Haoliang Cui1, Shaozhang Niu1, Keyue Li1,*, Chengjie Shi2, Shuai Shao3, Zhenguang Gao4

1 School of Computer Science, Beijing University of Posts and Telecommunications, Beijing, 100876, China
2 Institute of Information Engineering, Chinese Academy of Sciences, Beijing, 100088, China
3 China Information Technology Security Evaluation Center, Beijing, 100088, China
4 Department of Computer Science, Framingham State University, Framingham, MA, 01772, USA

* Corresponding Author: Keyue Li. Email:

Intelligent Automation & Soft Computing 2021, 28(1), 277-291.
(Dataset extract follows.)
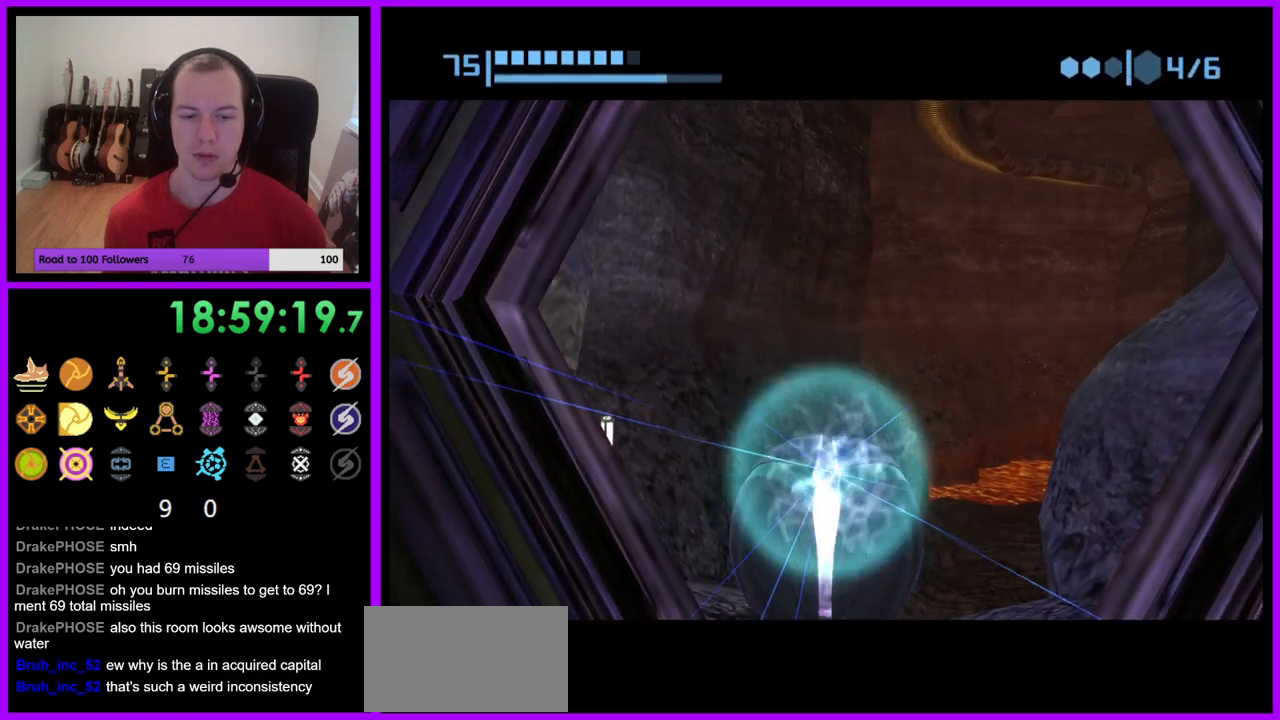
{"buttons": [], "left_stick": "down", "right_stick": "center", "events": [[100, "left_stick", "down"]]}
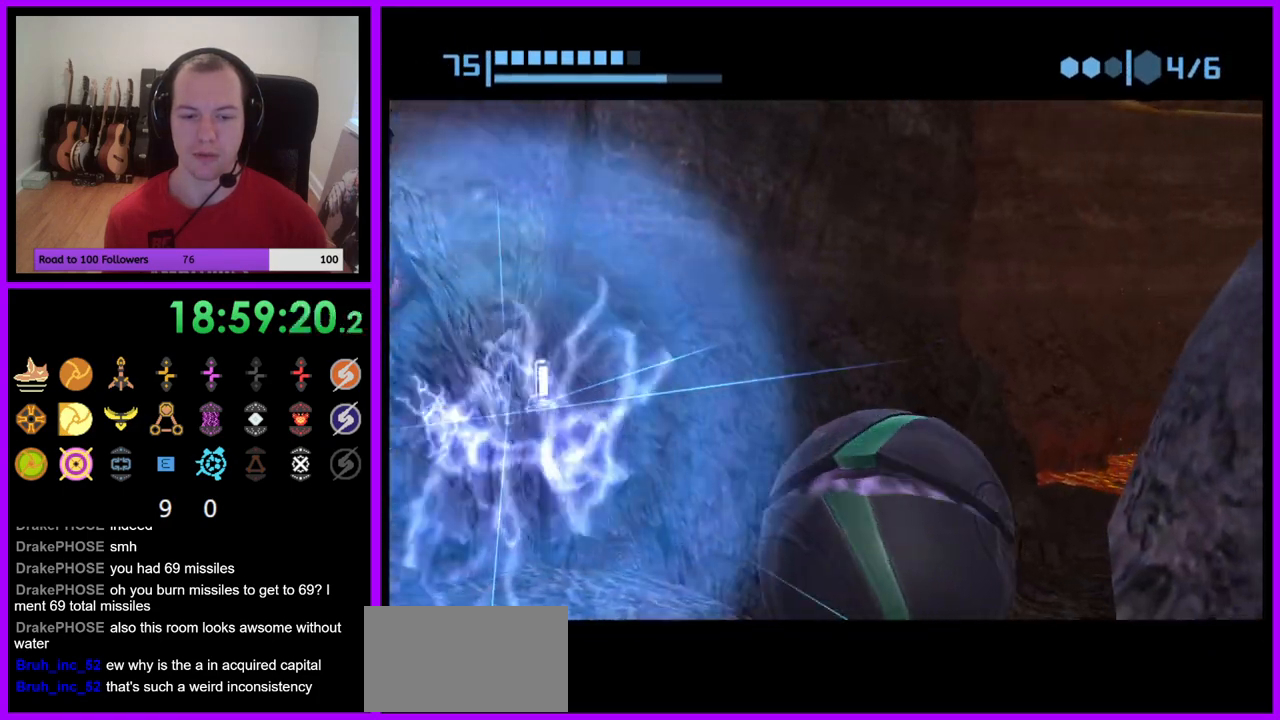
{"buttons": [], "left_stick": "center", "right_stick": "center", "events": [[133, "left_stick", "down-left"], [283, "left_stick", "center"]]}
At present, the research on the classification of e-commerce users is relatively mature, but with the rise of mobile social networks, the combination of social networks and e-commerce networks has become a trend and is developing rapidly. Traditional e-commerce user classification methods are not suitable for social e-commerce users. Therefore, based on the research on traditional e-commerce user classification methods, according to the characteristics of social e-commerce users, we improved data preprocessing and parameter tuning methods, and proposed a clustering method of social e-commerce users based on the K-means++ algorithm. The test on the actual data of social e-commerce users showed that the retention rates of users of various classes are significantly different, which express that the proposed method can classify social e-commerce users accurately.


Cite This Article

H. Cui, S. Niu, K. Li, C. Shi, S. Shao et al., "A k-means++ based user classification method for social e-commerce," Intelligent Automation & Soft Computing, vol. 28, no.1, pp. 277–291, 2021.


This work is licensed under a Creative Commons Attribution 4.0 International License , which permits unrestricted use, distribution, and reproduction in any medium, provided the original work is properly cited.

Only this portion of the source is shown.